CHAPPIE (2015)

Le réalisateur de District 9 opère le grand écart entre Robocop et Short Circuit et accouche d'un petit chef d'œuvre de science-fiction urbaine

CHAPPIE

2015 – USA / MEXIQUE

Réalisé par Neil Blomkamp

Avec Sharlto Copley, Dev Patel, Yolandi Visser, Watkin Tudor Jones, Hugh Jackman, Sigourney Weaver

THEMA ROBOTS

De prime abord, Chappie ressemble à un mixage étrange entre Robocop et Short Circuit. A la satire futuriste de Paul Verhoeven, il emprunte en effet l’idée d’une société ultra-violente dans laquelle le gouvernement décide de supprimer progressivement les policiers humains pour les remplacer par des androïdes armés et indestructibles. A la comédie antimilitariste de John Badham, il reprend le motif du robot guerrier soudain doté de conscience qui abandonne ses fonctions premières de soldat mécanique pour s’adoucir au contact des êtres humains. Le cynisme dévastateur de Robocop et les bons sentiments de Short Circuit n’avaient à priori aucune chance de faire bon ménage, et c’est à un véritable travail d’alchimiste que se livre Neil Blomkamp pour pouvoir harmoniser deux sources d’inspiration aussi discordantes. C’est justement cette démarche qui a divisé l’opinion à propos du film. Trop violent pour les partisans d’un conte optimiste narrant l’éveil de la conscience d’un robot attachant, trop mièvre aux yeux des amateurs de blockbusters futuristes spectaculaires, Chappie n’est pas parvenu à trouver son public lors de sa sortie en salles. C’est d’autant plus dommage que le troisième long-métrage de Blomkamp possède un indéniable supplément d’âme, une singularité et une fraîcheur qui le rendent particulièrement attachant.

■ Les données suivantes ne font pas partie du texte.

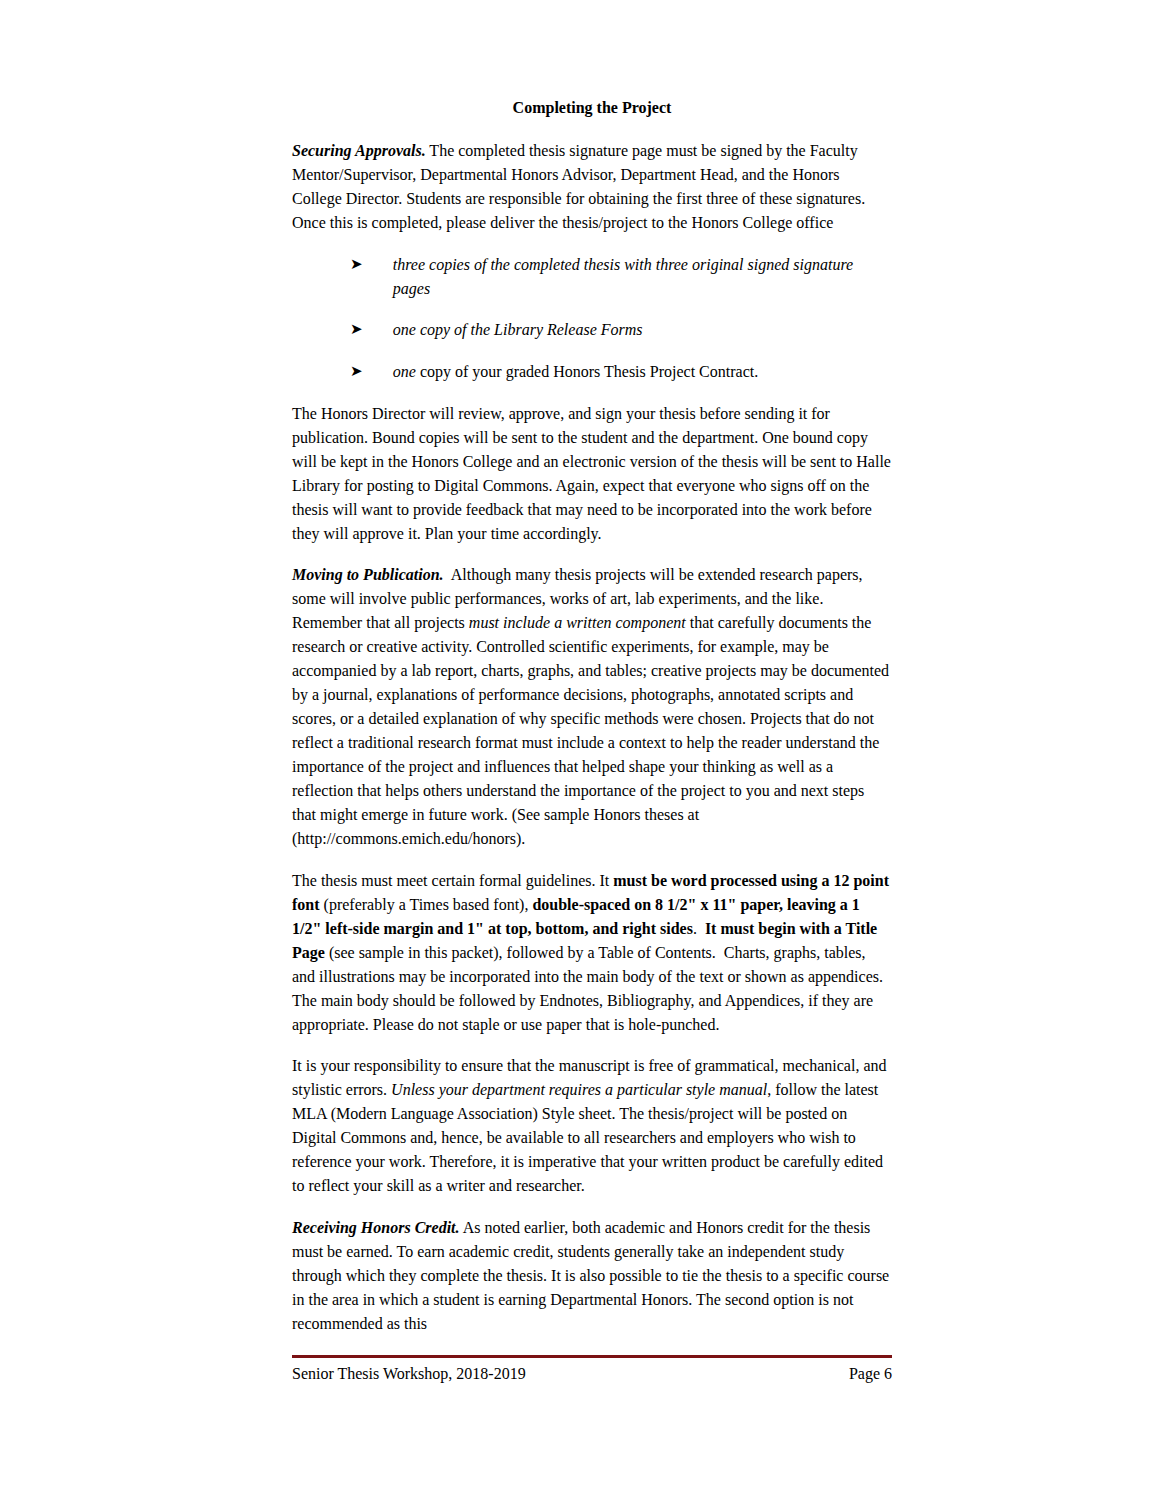Completing the Project
Securing Approvals. The completed thesis signature page must be signed by the Faculty Mentor/Supervisor, Departmental Honors Advisor, Department Head, and the Honors College Director. Students are responsible for obtaining the first three of these signatures. Once this is completed, please deliver the thesis/project to the Honors College office
three copies of the completed thesis with three original signed signature pages
one copy of the Library Release Forms
one copy of your graded Honors Thesis Project Contract.
The Honors Director will review, approve, and sign your thesis before sending it for publication. Bound copies will be sent to the student and the department. One bound copy will be kept in the Honors College and an electronic version of the thesis will be sent to Halle Library for posting to Digital Commons. Again, expect that everyone who signs off on the thesis will want to provide feedback that may need to be incorporated into the work before they will approve it. Plan your time accordingly.
Moving to Publication. Although many thesis projects will be extended research papers, some will involve public performances, works of art, lab experiments, and the like. Remember that all projects must include a written component that carefully documents the research or creative activity. Controlled scientific experiments, for example, may be accompanied by a lab report, charts, graphs, and tables; creative projects may be documented by a journal, explanations of performance decisions, photographs, annotated scripts and scores, or a detailed explanation of why specific methods were chosen. Projects that do not reflect a traditional research format must include a context to help the reader understand the importance of the project and influences that helped shape your thinking as well as a reflection that helps others understand the importance of the project to you and next steps that might emerge in future work. (See sample Honors theses at (http://commons.emich.edu/honors).
The thesis must meet certain formal guidelines. It must be word processed using a 12 point font (preferably a Times based font), double-spaced on 8 1/2" x 11" paper, leaving a 1 1/2" left-side margin and 1" at top, bottom, and right sides. It must begin with a Title Page (see sample in this packet), followed by a Table of Contents. Charts, graphs, tables, and illustrations may be incorporated into the main body of the text or shown as appendices. The main body should be followed by Endnotes, Bibliography, and Appendices, if they are appropriate. Please do not staple or use paper that is hole-punched.
It is your responsibility to ensure that the manuscript is free of grammatical, mechanical, and stylistic errors. Unless your department requires a particular style manual, follow the latest MLA (Modern Language Association) Style sheet. The thesis/project will be posted on Digital Commons and, hence, be available to all researchers and employers who wish to reference your work. Therefore, it is imperative that your written product be carefully edited to reflect your skill as a writer and researcher.
Receiving Honors Credit. As noted earlier, both academic and Honors credit for the thesis must be earned. To earn academic credit, students generally take an independent study through which they complete the thesis. It is also possible to tie the thesis to a specific course in the area in which a student is earning Departmental Honors. The second option is not recommended as this
Senior Thesis Workshop, 2018-2019 Page 6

Comme District 9Chappie est la version longue d’un court-métrage que le cinéaste avait réalisé au début des années 2000, et son style inimitable est perceptible d’un bout à l’autre du film, transcendant ses influences premières (auxquelles on peut ajouter Applessed pour le look du robot) en s’appuyant sur un casting de première ordre. La présence d’Hugh Jackman et Sigourney Weaver peut certes être appréhendée comme un clin d’œil aux amateurs de science-fiction, mais les comédiens sont ici à mille lieues des sagas Alien et X-Men qui les ont rendus respectivement célèbres pour camper deux personnalités fortes dont chaque décision aura une répercussion déterminante sur l’intrigue. Mais c’est surtout l’interprétation à fleur de peau de Dev Patel (transfuge de Slumdog Millionaire et de la série Skins) et du duo Yolandi Visser & Watkin Tudor Jones (leaders du groupe sud-africain Die Antwoord) qui emporte l’adhésion, crédibilisant ce récit un peu fou avec un naturel désarmant.

La conscience peut-elle survivre au corps ?

Le robot lui-même est le fruit d’une prouesse technique incroyable, combinée avec le jeu du comédien Sharlto Copley, dont la pantomime captée en « performance capture » suscite une empathie immédiate. Comment ne pas l’aimer ? Et pourtant, ce guerrier en titane n’est pas « mignon » au sens strict du terme, ses expressions corporelles – son âme ? – transcendant une enveloppe physique pas très avenante. Or là réside l’essence même du scénario de Chappie, comme le confirme un dénouement audacieux. La conscience peut-elle survivre au corps ? Est-elle le seul apanage de l’être humain ? Emouvant, drôle, poétique, brutal, spectaculaire (l’intervention du robot géant d’Hugh Jackman, croisement entre l’ED-209 de Robocop et les géants métalliques de Robot Jox est franchement impressionnante), Chappie est un film aux multiples facettes qui se bonifie à chaque visionnage.